絵でさらなる議論が発生
2年前に別プロジェクトでBIOTOPEさんとご一緒したときに、ワークショップで、サービスのアイデアをデザイナーの松浦さんにそのまま絵にしてもらうと、そこからさらに議論が生まれたという経験があったんです。今回「ローンチチャレンジ」という、社内起業家からアイデアを募集するプロジェクトの実施にあたって、新規事業のアイデアを同じようにすぐに絵にしてもらえたら、各チーム内でのコミュニケーションが間違いなく進むだろうと思い、松浦さんにグラフィックレコーディングによるファシリテーションをお願いしました。
アイデアの可視化が強力なツールに
それまでも新規事業のインキュベーションはやっていましたが、各チーム内でなかなかアイデアが具体的に共有化されないことを感じていました。課題の発見から解決策の検証まで半年もかけて進めたのに、みんなの見えているものや認識がずれていて結局振り出しに戻ってしまった、というのがよくあったんです。言葉の共有だけでは、イメージがずれていることに気づかない。ならばアイデアを可視化することで、みんなの見ている世界がピタッと合ってくるんじゃないか。2年前のプロジェクトでの、絵を通じてイメージが合ったときの進みの速さを実感していたので、アイデアの可視化が強力なツールになる、そう直感で思ったんですね。
リトマス試験紙的な反応
実際に松浦さんにグラフィックレコーディングでアイデアを可視化してもらうと、チーム内の意識が揃うようになりました。そこから進捗がぐんとよくなりましたね。あと、面白かったのは松浦さんの反応でした。アイデアがうまくまとまっているチームはすぐに絵になるけど、そうでないチームだと筆が止まってしまうんです。松浦さんに理由を聞くと「使っている人のシーンが見えないと描けない。技術やシステム、商品だけだと絵になりにくい」と言われたんです。つまり、ユーザー目線のアイデアにちゃんと落とし込まれていないと絵にならないというのがわかった。松浦さんの反応が、リトマス試験紙のような目安になったんです。
根源的な部分を考えるように
デザイナーが描けないアイデアはまだブラッシュアップする必要がある。

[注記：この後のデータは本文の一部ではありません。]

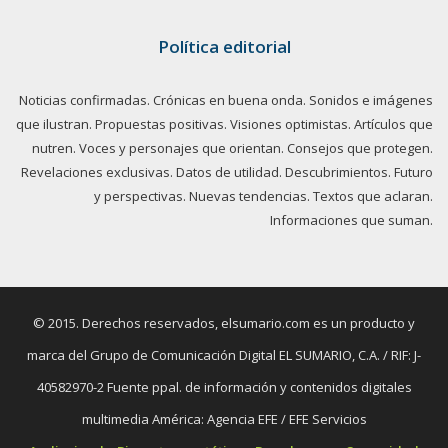
Política editorial
Noticias confirmadas. Crónicas en buena onda. Sonidos e imágenes
que ilustran. Propuestas positivas. Visiones optimistas. Artículos que
nutren. Voces y personajes que orientan. Consejos que protegen.
Revelaciones exclusivas. Datos de utilidad. Descubrimientos. Futuro
y perspectivas. Nuevas tendencias. Textos que aclaran.
Informaciones que suman.
© 2015. Derechos reservados, elsumario.com es un producto y
marca del Grupo de Comunicación Digital EL SUMARIO, C.A. / RIF: J-
40582970-2 Fuente ppal. de información y contenidos digitales
multimedia América: Agencia EFE / EFE Servicios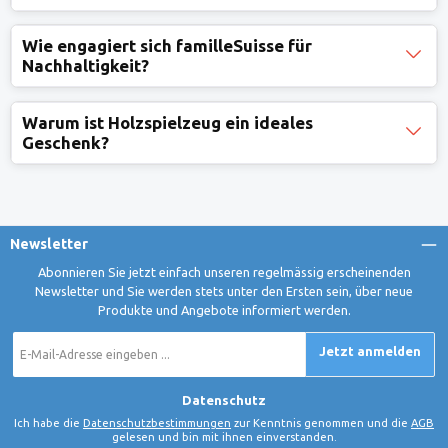
Wie engagiert sich familleSuisse für
Nachhaltigkeit?
Warum ist Holzspielzeug ein ideales
Geschenk?
Newsletter
Abonnieren Sie jetzt einfach unseren regelmässig erscheinenden
Newsletter und Sie werden stets unter den Ersten sein, über neue
Produkte und Angebote informiert werden.
E-
Jetzt anmelden
Mail-
Adresse
*
Datenschutz
Ich habe die
Datenschutzbestimmungen
zur Kenntnis genommen und die
AGB
gelesen und bin mit ihnen einverstanden.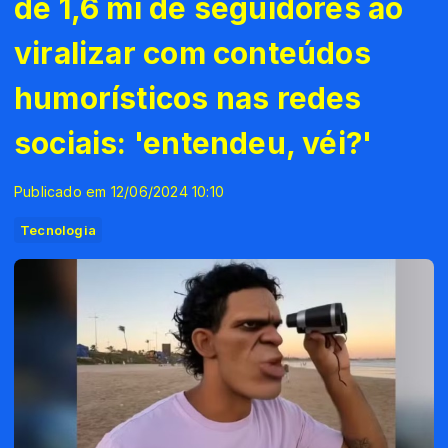
de 1,6 mi de seguidores ao
viralizar com conteúdos
humorísticos nas redes
sociais: 'entendeu, véi?'
Publicado em 12/06/2024 10:10
Tecnologia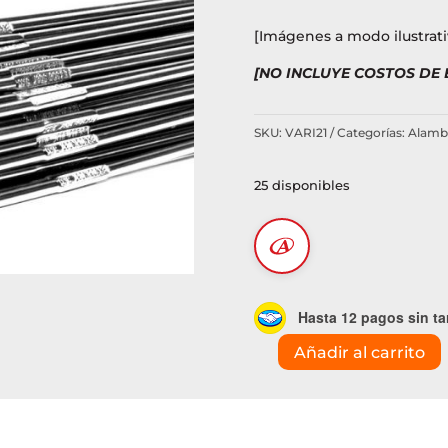
[Imágenes a modo ilustrati
[NO INCLUYE COSTOS DE
SKU:
VARI21
Categorías:
Alambr
25 disponibles
Hasta 12 pagos sin ta
Añadir al carrito
Varilla
aluminio
(4043)
1.6mmxKg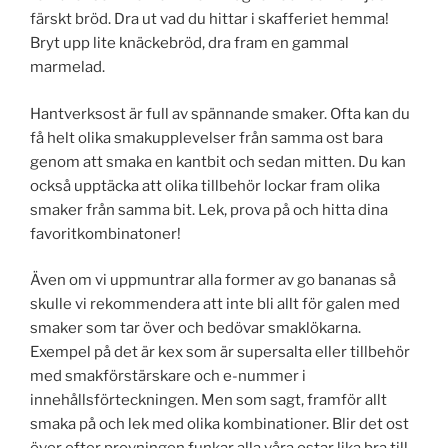
färskt bröd. Dra ut vad du hittar i skafferiet hemma!
Bryt upp lite knäckebröd, dra fram en gammal
marmelad.
Hantverksost är full av spännande smaker. Ofta kan du
få helt olika smakupplevelser från samma ost bara
genom att smaka en kantbit och sedan mitten. Du kan
också upptäcka att olika tillbehör lockar fram olika
smaker från samma bit. Lek, prova på och hitta dina
favoritkombinatoner!
Även om vi uppmuntrar alla former av go bananas så
skulle vi rekommendera att inte bli allt för galen med
smaker som tar över och bedövar smaklökarna.
Exempel på det är kex som är supersalta eller tillbehör
med smakförstärskare och e-nummer i
innehållsförteckningen. Men som sagt, framför allt
smaka på och lek med olika kombinationer. Blir det ost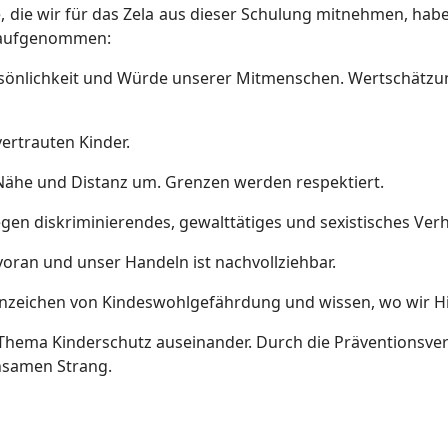
, die wir für das Zela aus dieser Schulung mitnehmen, habe
 aufgenommen:
ersönlichkeit und Würde unserer Mitmenschen. Wertschätz
ertrauten Kinder.
Nähe und Distanz um. Grenzen werden respektiert.
gen diskriminierendes, gewalttätiges und sexistisches Verh
voran und unser Handeln ist nachvollziehbar.
 Anzeichen von Kindeswohlgefährdung und wissen, wo wir 
Thema Kinderschutz auseinander. Durch die Präventionsve
nsamen Strang.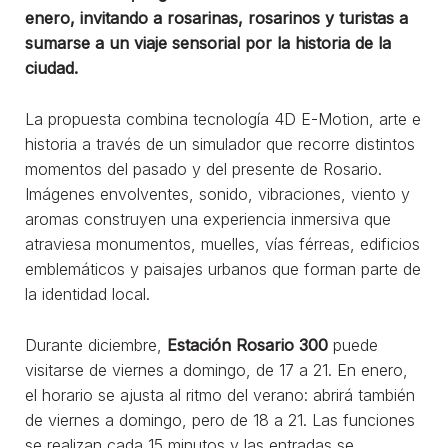
enero, invitando a rosarinas, rosarinos y turistas a
sumarse a un viaje sensorial por la historia de la
ciudad.
La propuesta combina tecnología 4D E-Motion, arte e
historia a través de un simulador que recorre distintos
momentos del pasado y del presente de Rosario.
Imágenes envolventes, sonido, vibraciones, viento y
aromas construyen una experiencia inmersiva que
atraviesa monumentos, muelles, vías férreas, edificios
emblemáticos y paisajes urbanos que forman parte de
la identidad local.
Durante diciembre,
Estación Rosario 300
puede
visitarse de viernes a domingo, de 17 a 21. En enero,
el horario se ajusta al ritmo del verano: abrirá también
de viernes a domingo, pero de 18 a 21. Las funciones
se realizan cada 15 minutos y las entradas se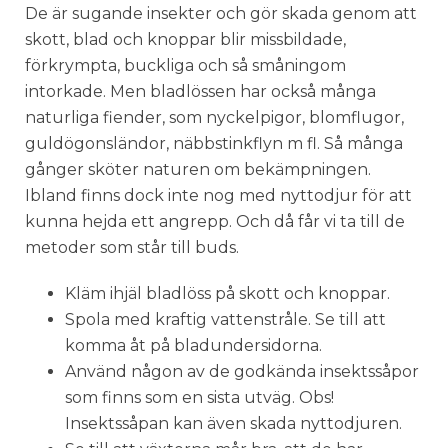
De är sugande insekter och gör skada genom att
skott, blad och knoppar blir missbildade,
förkrympta, buckliga och så småningom
intorkade. Men bladlössen har också många
naturliga fiender, som nyckelpigor, blomflugor,
guldögonsländor, näbbstinkflyn m fl. Så många
gånger sköter naturen om bekämpningen.
Ibland finns dock inte nog med nyttodjur för att
kunna hejda ett angrepp. Och då får vi ta till de
metoder som står till buds.
Kläm ihjäl bladlöss på skott och knoppar.
Spola med kraftig vattenstråle. Se till att
komma åt på bladundersidorna.
Använd någon av de godkända insektssåpor
som finns som en sista utväg. Obs!
Insektssåpan kan även skada nyttodjuren.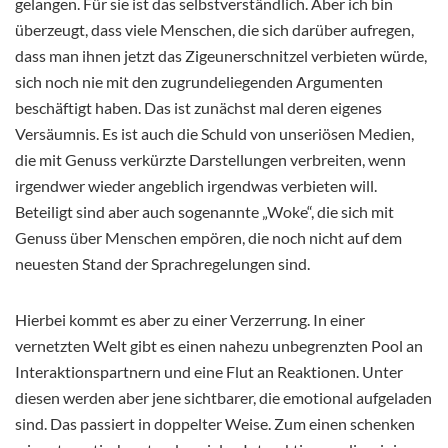
gelangen. Für sie ist das selbstverständlich. Aber ich bin
überzeugt, dass viele Menschen, die sich darüber aufregen,
dass man ihnen jetzt das Zigeunerschnitzel verbieten würde,
sich noch nie mit den zugrundeliegenden Argumenten
beschäftigt haben. Das ist zunächst mal deren eigenes
Versäumnis. Es ist auch die Schuld von unseriösen Medien,
die mit Genuss verkürzte Darstellungen verbreiten, wenn
irgendwer wieder angeblich irgendwas verbieten will.
Beteiligt sind aber auch sogenannte „Woke“, die sich mit
Genuss über Menschen empören, die noch nicht auf dem
neuesten Stand der Sprachregelungen sind.
Hierbei kommt es aber zu einer Verzerrung. In einer
vernetzten Welt gibt es einen nahezu unbegrenzten Pool an
Interaktionspartnern und eine Flut an Reaktionen. Unter
diesen werden aber jene sichtbarer, die emotional aufgeladen
sind. Das passiert in doppelter Weise. Zum einen schenken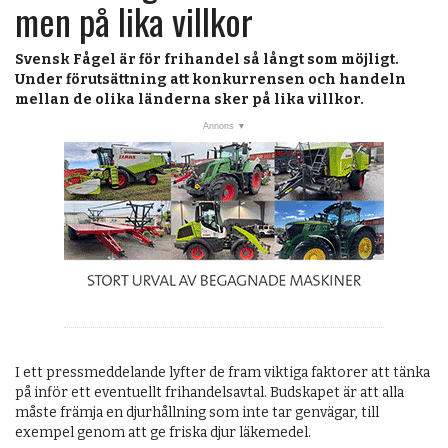
post
men på lika villkor
Veckans nyheter
Läsartoppen
Svensk Fågel är för frihandel så långt som möjligt.
Under förutsättning att konkurrensen och handeln
RSS-flöde
mellan de olika länderna sker på lika villkor.
OPINION
KALENDER
MARKNAD
TJÄNSTER
JOBB
ANNONSERA
I ett pressmeddelande lyfter de fram viktiga faktorer att tänka
PRENUMERERA
på inför ett eventuellt frihandelsavtal. Budskapet är att alla
måste främja en djurhållning som inte tar genvägar, till
OM OSS
exempel genom att ge friska djur läkemedel.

プロジェクトのメンバーもそれがわかって、売れる売れない流行る流行らないではなく、わかるわからないという根源的な部分を考えるようになりました。社内起業家たちは自信もあるから、悪く言われると拒絶反応を起こしがちですが、純粋な“わからない”という反応には危機感をもったようです。普通のメンターだと好き嫌いがあったりして、腹の探り合いや忖度したりする場合もあるけど、デザイナーならではの中立でピュアな感性による“単にわからないから描けない”という事実は、プロジェクトの精度を高めるうえで大いに役立ちました。
手触り感と身近さ
新規事業を起こすときに、デザイナーはもっとあとの工程から入る場合が多いんです。ただ今回わかったのは、デザイナーに早めに参加してもらい絵を描いてもらうことで、議論も具体的になるし、何より楽しい。その理由は、手描きの絵だからこその手触り感があるし、それも人を中心に描いているから、サービスやプロダクトがより身近に感じられるからだと思います。哲学的な漠としたアイデアが、一気に自分の世界に降りてくるんです。
社長にも伝えやすい
チーム内の効果だけではありません。その後社長や取締役に説明するときでも、絵があると話しやすいし、コミュニケーションツールとして伝わりやすいし、わかりやすい。そして間違いなくちゃんと見てくれるんです。本当にいいことしかないですね。次のプロジェクトでも必ず松浦さんにお願いしようと思ってます。